PROMPT 1: Reproduce the stretch from "The SEC Advisory" through "the Commission's website." in the regulatory news excerpt, changing "webcast" to "streamed live".

EXTRACT:

Senate Banking Committee Approves Dodd-Frank Rollback Bill Along Party Lines

 

Last week, the Senate Banking Committee approved by a vote of 12 to 10, along party lines, the Financial Regulatory Improvement Act of 2015. Among other things, the Act would redefine which financial institutions are automatically deemed "systematically important" from those with total consolidated assets greater than $50 billion (the current threshold) to those with assets greater than $500 billion. The new framework would require evaluation of institutions with more than $50 billion and less than $500 billion in assets for systemic designation based on certain criteria.

 

The bill also contains provisions that would help small banks, including expanding the number that would qualify for less frequent regulatory exams by increasing the current asset threshold of $500 million to $1 billion. See the Committee's section-by-section summary of the bill.

 

SEC's Small & Emerging Companies Advisory Committee Announces Open Meeting

 

The SEC Advisory Committee on Small and Emerging Companies noticed a public meeting on Wednesday, June 3rd at the Commission's headquarters. The agenda will focus on public company disclosure effectiveness, intrastate crowdfunding, venture exchanges, and treatment of "finders." The meeting will begin at 9:30 a.m. (EST) and will be webcast on the Commission's website.

RECORDS:
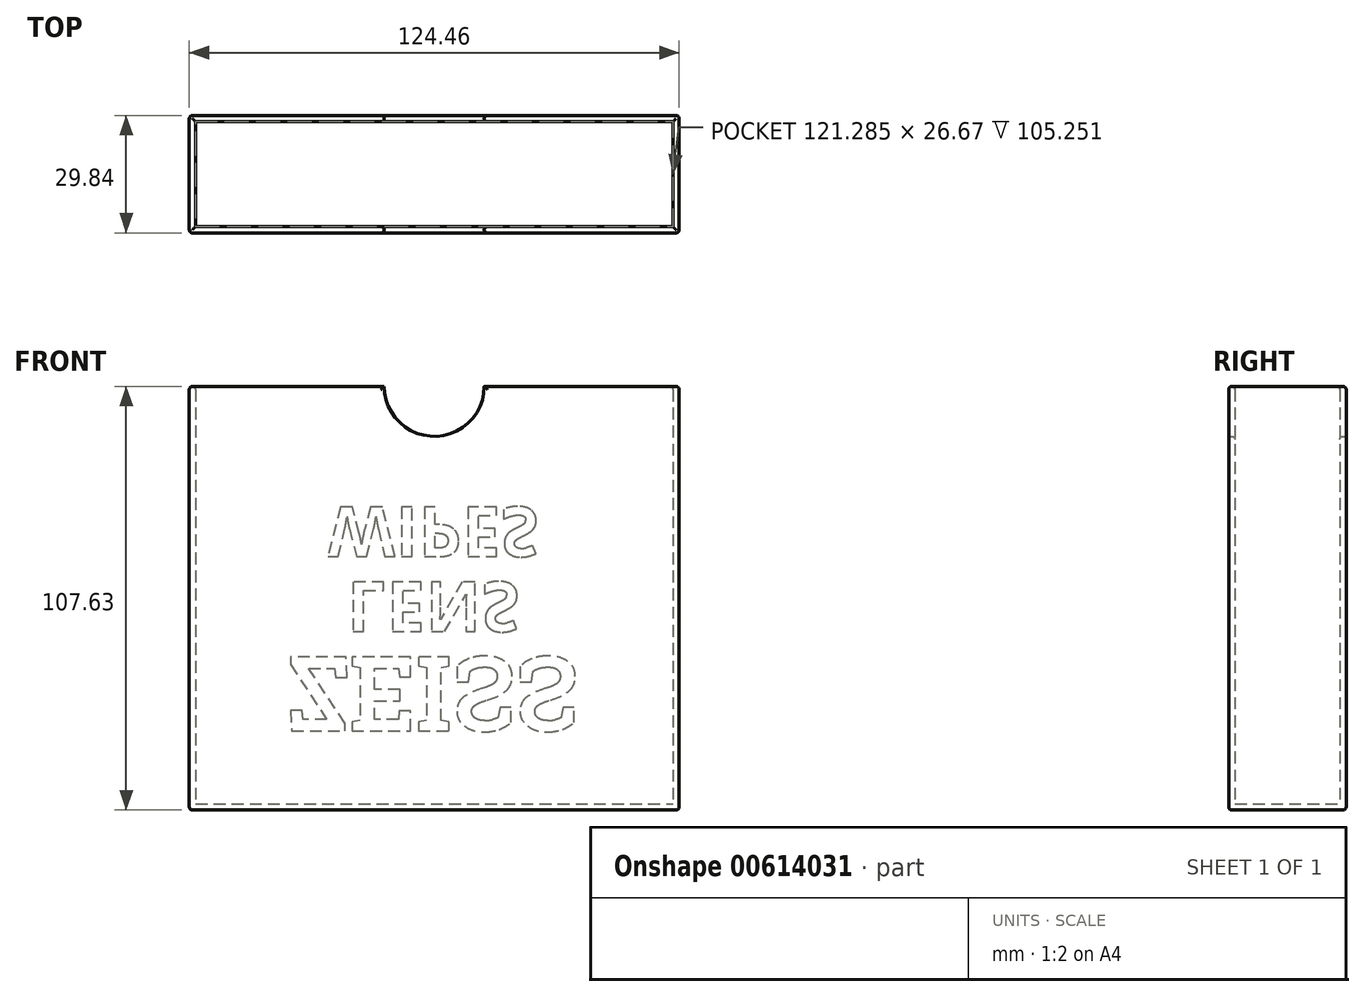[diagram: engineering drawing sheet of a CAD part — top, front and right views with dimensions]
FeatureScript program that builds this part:
annotation { "Feature Type Name" : "Feature", "Feature Type Description" : "" }
export const myFeature = defineFeature(function(context is Context, id is Id, definition is map)
    precondition{}
    {
        {
            var Q0;
            Q0=qCreatedBy(makeId("Top.planeOp"),FACE);
            var sketch = newSketch(context, id + "F0", { "sketchPlane" : qUnion([Q0])});
            skLineSegment(sketch, "E0.bottom", {"start": v(-62.23, -14.92) * mm, "end": v(62.23, -14.92) * mm});
            skLineSegment(sketch, "E0.top", {"start": v(-62.23, 14.92) * mm, "end": v(62.23, 14.92) * mm});
            skLineSegment(sketch, "E0.left", {"start": v(-62.23, -14.92) * mm, "end": v(-62.23, 14.92) * mm});
            skLineSegment(sketch, "E0.right", {"start": v(62.23, -14.92) * mm, "end": v(62.23, 14.92) * mm});
            skPoint(sketch, "E0.middle", {"position": v(0, 0) * mm});
            skSolve(sketch);
        }
        {
            var Q0;
            Q0=makeQuery(id+"F0.imprint","IMPRINT",FACE,{"disambiguationData":[TD([[makeQuery(id+"F0.imprint","IMPRINT",EDGE,{"derivedFrom":sQuery(id+"F0.wireOp",EDGE,"E0.bottom")}),1.0]])]});
            extrude(context, id + "F1", {"entities" : qUnion([Q0]), "depth" : 107.63 * mm, "offsetDistance" : 25.4 * mm});
        }
        {
            var Q0;
            Q0=makeQuery(id+"F1.opExtrude","CAP_FACE",FACE,{"disambiguationData":[OSD([sQuery(id+"F0.wireOp",EDGE,"E0.bottom"),sQuery(id+"F0.wireOp",EDGE,"E0.top"),sQuery(id+"F0.wireOp",EDGE,"E0.left"),sQuery(id+"F0.wireOp",EDGE,"E0.right")])],"isStart":false});
            shell(context, id + "F2", {"entities" : qUnion([Q0]), "thickness" : 1.59 * mm});
        }
        {
            var Q0;
            Q0=makeQuery(id+"F1.opExtrude","SWEPT_FACE",FACE,{"disambiguationData":[OSD([sQuery(id+"F0.wireOp",EDGE,"E0.bottom")])]});
            var sketch = newSketch(context, id + "F3", { "sketchPlane" : qUnion([Q0])});
            skCircle(sketch, "E1", {"center": v(0, 107.63) * mm, "radius": 12.7 * mm});
            skSolve(sketch);
        }
        {
            var Q0;
            {var subQ0=sQuery(id+"F3.wireOp",EDGE,"E1");var subQ1=makeQuery(id+"F1.opExtrude","CAP_EDGE",EDGE,{"disambiguationData":[OSD([sQuery(id+"F0.wireOp",EDGE,"E0.bottom")])],"isStart":false});var subQ2=makeQuery(id+"F3.imprint","INTERSECT",VERTEX,{"disambiguationData":[OD(0.0)],"derivedFrom":[subQ1,subQ0]});Q0=makeQuery(id+"F3.imprint","IMPRINT",FACE,{"disambiguationData":[TD([[makeQuery(id+"F3.imprint","IMPRINT",EDGE,{"disambiguationData":[TD([[subQ2,-1.0]])],"derivedFrom":subQ0}),1.0]])]});}
            extrude(context, id + "F4", {"entities" : qUnion([Q0]), "operationType" : NewBodyOperationType.REMOVE, "endBound" : BoundingType.THROUGH_ALL, "oppositeDirection" : true, "depth" : 25.4 * mm, "offsetDistance" : 25.4 * mm});
        }
        {
            var Q0;
            Q0=makeQuery(id+"F1.opExtrude","SWEPT_FACE",FACE,{"disambiguationData":[OSD([sQuery(id+"F0.wireOp",EDGE,"E0.bottom")])]});
            var Q1;
            Q1=makeQuery(id+"F1.opExtrude","SWEPT_FACE",FACE,{"disambiguationData":[OSD([sQuery(id+"F0.wireOp",EDGE,"E0.left")])]});
            var Q2;
            Q2=makeQuery(id+"F1.opExtrude","SWEPT_FACE",FACE,{"disambiguationData":[OSD([sQuery(id+"F0.wireOp",EDGE,"E0.right")])]});
            var Q3;
            Q3=makeQuery(id+"F1.opExtrude","SWEPT_FACE",FACE,{"disambiguationData":[OSD([sQuery(id+"F0.wireOp",EDGE,"E0.top")])]});
            var Q4;
            {var subQ0=sQuery(id+"F0.wireOp",EDGE,"E0.left");var subQ1=sQuery(id+"F0.wireOp",EDGE,"E0.bottom");Q4=makeQuery(id+"F4.boolean.opBoolean","SPLIT",EDGE,{"disambiguationData":[TD([makeQuery(id+"F2.opShell","OFFSET_FACE",FACE,{"disambiguationData":[OSD([subQ0])]})])],"derivedFrom":makeQuery(id+"F2.opShell","OFFSET_EDGE",EDGE,{"disambiguationData":[OSD([subQ1]),TDD([makeQuery(id+"F1.opExtrude","CAP_EDGE",EDGE,{"disambiguationData":[OSD([subQ1])],"isStart":false})])]})});}
            var Q5;
            {var subQ0=sQuery(id+"F0.wireOp",EDGE,"E0.left");Q5=makeQuery(id+"F2.opShell","OFFSET_EDGE",EDGE,{"disambiguationData":[OSD([subQ0]),TDD([makeQuery(id+"F1.opExtrude","CAP_EDGE",EDGE,{"disambiguationData":[OSD([subQ0])],"isStart":false})])]});}
            var Q6;
            {var subQ0=sQuery(id+"F0.wireOp",EDGE,"E0.left");var subQ1=sQuery(id+"F0.wireOp",EDGE,"E0.top");Q6=makeQuery(id+"F4.boolean.opBoolean","SPLIT",EDGE,{"disambiguationData":[TD([makeQuery(id+"F2.opShell","OFFSET_FACE",FACE,{"disambiguationData":[OSD([subQ0])]})])],"derivedFrom":makeQuery(id+"F2.opShell","OFFSET_EDGE",EDGE,{"disambiguationData":[OSD([subQ1]),TDD([makeQuery(id+"F1.opExtrude","CAP_EDGE",EDGE,{"disambiguationData":[OSD([subQ1])],"isStart":false})])]})});}
            var Q7;
            Q7=makeQuery(id+"F4.boolean.opBoolean","INTERSECT",EDGE,{"derivedFrom":[makeQuery(id+"F2.opShell","OFFSET_FACE",FACE,{"disambiguationData":[OSD([sQuery(id+"F0.wireOp",EDGE,"E0.top")])]}),makeQuery(id+"F4.opExtrude","SWEPT_FACE",FACE,{"disambiguationData":[OSD([sQuery(id+"F3.wireOp",EDGE,"E1")])]})]});
            var Q8;
            Q8=makeQuery(id+"F4.boolean.opBoolean","INTERSECT",EDGE,{"derivedFrom":[makeQuery(id+"F2.opShell","OFFSET_FACE",FACE,{"disambiguationData":[OSD([sQuery(id+"F0.wireOp",EDGE,"E0.bottom")])]}),makeQuery(id+"F4.opExtrude","SWEPT_FACE",FACE,{"disambiguationData":[OSD([sQuery(id+"F3.wireOp",EDGE,"E1")])]})]});
            var Q9;
            {var subQ0=sQuery(id+"F0.wireOp",EDGE,"E0.right");var subQ1=sQuery(id+"F0.wireOp",EDGE,"E0.bottom");Q9=makeQuery(id+"F4.boolean.opBoolean","SPLIT",EDGE,{"disambiguationData":[TD([makeQuery(id+"F2.opShell","OFFSET_FACE",FACE,{"disambiguationData":[OSD([subQ0])]})])],"derivedFrom":makeQuery(id+"F2.opShell","OFFSET_EDGE",EDGE,{"disambiguationData":[OSD([subQ1]),TDD([makeQuery(id+"F1.opExtrude","CAP_EDGE",EDGE,{"disambiguationData":[OSD([subQ1])],"isStart":false})])]})});}
            var Q10;
            {var subQ0=sQuery(id+"F0.wireOp",EDGE,"E0.right");var subQ1=sQuery(id+"F0.wireOp",EDGE,"E0.top");Q10=makeQuery(id+"F4.boolean.opBoolean","SPLIT",EDGE,{"disambiguationData":[TD([makeQuery(id+"F2.opShell","OFFSET_FACE",FACE,{"disambiguationData":[OSD([subQ0])]})])],"derivedFrom":makeQuery(id+"F2.opShell","OFFSET_EDGE",EDGE,{"disambiguationData":[OSD([subQ1]),TDD([makeQuery(id+"F1.opExtrude","CAP_EDGE",EDGE,{"disambiguationData":[OSD([subQ1])],"isStart":false})])]})});}
            var Q11;
            {var subQ0=sQuery(id+"F0.wireOp",EDGE,"E0.right");Q11=makeQuery(id+"F2.opShell","OFFSET_EDGE",EDGE,{"disambiguationData":[OSD([subQ0]),TDD([makeQuery(id+"F1.opExtrude","CAP_EDGE",EDGE,{"disambiguationData":[OSD([subQ0])],"isStart":false})])]});}
            fillet(context, id + "F5", {"entities" : qUnion([Q0, Q1, Q2, Q3, Q4, Q5, Q6, Q7, Q8, Q9, Q10, Q11]), "radius" : 0.8 * mm, "tangentPropagation" : true, "allowEdgeOverflow" : false});
        }
        {
            var Q0;
            Q0=makeQuery(id+"F1.opExtrude","SWEPT_FACE",FACE,{"disambiguationData":[OSD([sQuery(id+"F0.wireOp",EDGE,"E0.top")])]});
            var sketch = newSketch(context, id + "F6", { "sketchPlane" : qUnion([Q0])});
            skText(sketch, "E2", { "text": "ZEISS", "fontName": "RobotoSlab-Bold.ttf"});
            skText(sketch, "E3", { "text": "LENS", "fontName": "OpenSans-Bold.ttf"});
            skText(sketch, "E4", { "text": "WIPES", "fontName": "OpenSans-Bold.ttf"});
            const initialGuessF6  = {"E2": [0.03745, 0.0389, -1, 0, 0.01905], "E3": [0.02217, 0.05794, -1, 0, 0.0127], "E4": [0.027, 0.077, -1, 0, 0.0127]};
            skSetInitialGuess(sketch, initialGuessF6);
            skSolve(sketch);
        }
        {
            var Q0;
            Q0 = qSketchRegion(id + "F6", true);
            extrude(context, id + "F7", {"entities" : qUnion([Q0]), "operationType" : NewBodyOperationType.REMOVE, "oppositeDirection" : true, "depth" : 0.13 * mm, "offsetDistance" : 25.4 * mm});
        }
    });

PROMPT 2: Show every line of the listing that contains the string "skText".

TASK OUTPUT 1:
The SEC Advisory Committee on Small and Emerging Companies noticed a public meeting on Wednesday, June 3rd at the Commission's headquarters. The agenda will focus on public company disclosure effectiveness, intrastate crowdfunding, venture exchanges, and treatment of "finders." The meeting will begin at 9:30 a.m. (EST) and will be streamed live on the Commission's website.

TASK OUTPUT 2:
            skText(sketch, "E2", { "text": "ZEISS", "fontName": "RobotoSlab-Bold.ttf"});
            skText(sketch, "E3", { "text": "LENS", "fontName": "OpenSans-Bold.ttf"});
            skText(sketch, "E4", { "text": "WIPES", "fontName": "OpenSans-Bold.ttf"});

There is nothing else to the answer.